Kirchliche Banken in Deutschland

Von Ralf Keuper

Die Zahl der Banken, die sich im Eigentum der evangelischen oder katholischen Kirche (Diözesen) befinden, hat im Laufe der Jahre, wie in den anderen Sektoren des Bankwesens auch, fusionsbedingt, abgenommen. Derzeit existieren in Deutschland 11 Banken mit kirchlichem Hintergrund. Seit einigen Jahren erfahren die kirchlichen Banken wachsenden Zuspruch.
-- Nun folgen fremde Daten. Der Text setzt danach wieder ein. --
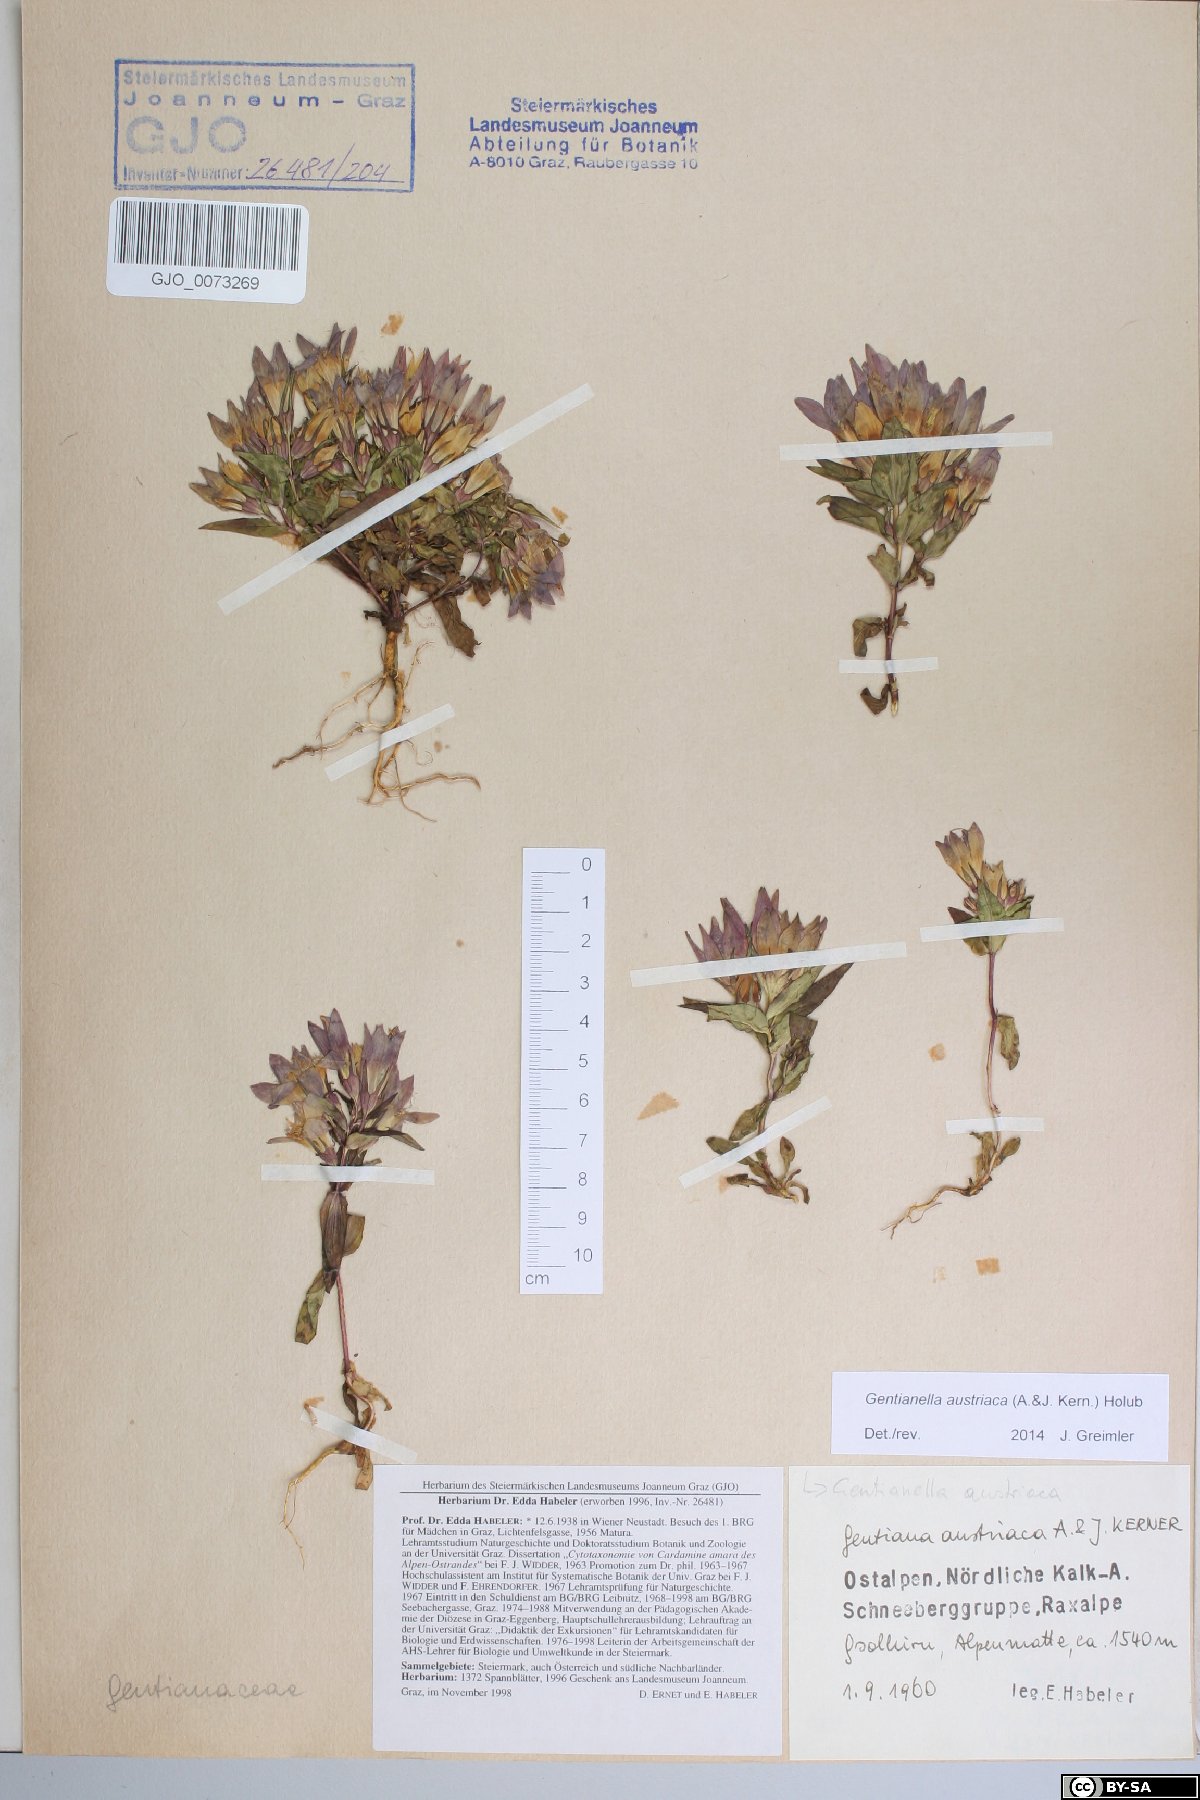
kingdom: Plantae
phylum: Tracheophyta
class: Magnoliopsida
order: Gentianales
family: Gentianaceae
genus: Gentianella
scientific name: Gentianella austriaca
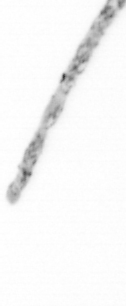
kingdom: Chromista
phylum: Ochrophyta
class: Bacillariophyceae
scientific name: Bacillariophyceae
Die größte kirchliche Bank Deutschlands ist die Evangelische Bank in Kassel mit einer Bilanzsumme von weit über 7 Mrd. Euro. Unter den katholischen Banken ist die Liga  Bank in Regensburg mit einer Bilanzsumme von ca. 5,5 Mrd. Euro die größte. Einen guten Überblick über das Geschäftsmodell der kirchlichen Banken vermittelt der Beitrag Kundeneinlagen bei Kirchenbanken. Eine erstaunliche Erkenntnis daraus:

Bemerkenswert erscheint bei den Kirchenbanken nicht so sehr die absolute Höhe der sichtbaren Geldeinlagen (Ende 2015 waren es rund 31,9 Mrd. Euro), sondern die Veränderungen in Jahren der sinkenden Kirchensteueraufkommen: Von 1999 bis Ende 2015 wurden insgesamt fast 11 Mrd. Euro mehr auf die Konten gelegt, mit einer durchschnittlichen Steigerungsrate von 3,3 Prozent pro Jahr.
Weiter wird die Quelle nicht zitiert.